═════ THE RECORDS ═════

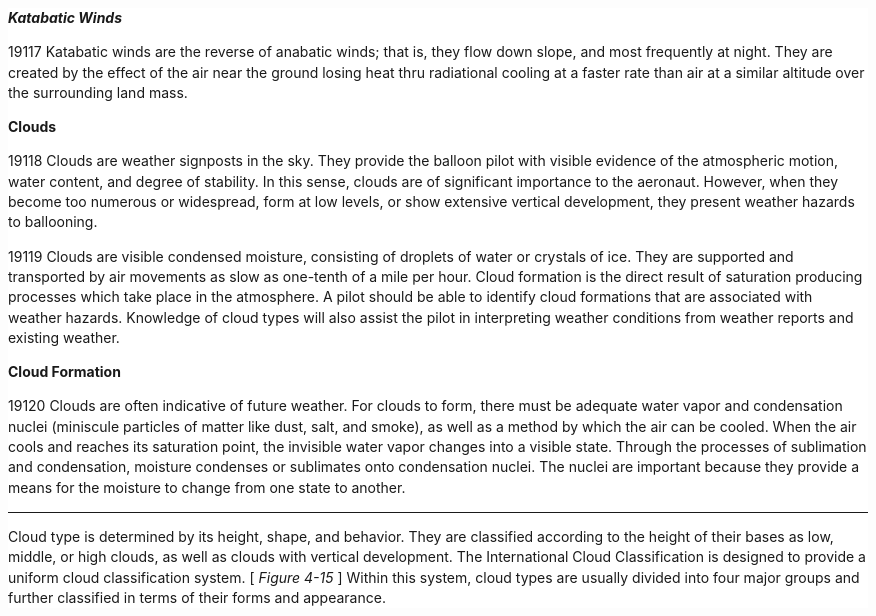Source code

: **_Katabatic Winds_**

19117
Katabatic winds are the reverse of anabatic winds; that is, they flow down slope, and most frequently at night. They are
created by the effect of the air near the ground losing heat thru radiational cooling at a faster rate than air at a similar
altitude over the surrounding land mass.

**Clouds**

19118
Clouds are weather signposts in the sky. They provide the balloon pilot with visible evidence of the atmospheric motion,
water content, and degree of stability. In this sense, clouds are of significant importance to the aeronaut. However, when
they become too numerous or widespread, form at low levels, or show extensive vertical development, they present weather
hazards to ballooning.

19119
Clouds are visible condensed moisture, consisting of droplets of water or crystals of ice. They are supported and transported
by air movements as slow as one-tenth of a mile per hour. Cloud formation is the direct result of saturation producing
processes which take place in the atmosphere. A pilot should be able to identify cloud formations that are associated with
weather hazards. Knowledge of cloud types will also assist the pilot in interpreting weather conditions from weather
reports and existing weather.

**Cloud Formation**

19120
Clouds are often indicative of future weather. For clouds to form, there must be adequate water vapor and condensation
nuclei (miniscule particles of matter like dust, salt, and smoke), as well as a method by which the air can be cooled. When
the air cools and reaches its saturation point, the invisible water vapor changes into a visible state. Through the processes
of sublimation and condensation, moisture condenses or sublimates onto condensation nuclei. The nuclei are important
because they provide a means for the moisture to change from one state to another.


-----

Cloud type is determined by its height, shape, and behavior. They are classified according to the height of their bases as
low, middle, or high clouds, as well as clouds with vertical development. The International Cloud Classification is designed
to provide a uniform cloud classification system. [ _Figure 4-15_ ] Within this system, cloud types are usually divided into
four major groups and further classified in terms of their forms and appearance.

═════

TO-DO ITEM:
List every line of the records above that contains the word "development".

YOUR SOLUTION:
they become too numerous or widespread, form at low levels, or show extensive vertical development, they present weather
low, middle, or high clouds, as well as clouds with vertical development. The International Cloud Classification is designed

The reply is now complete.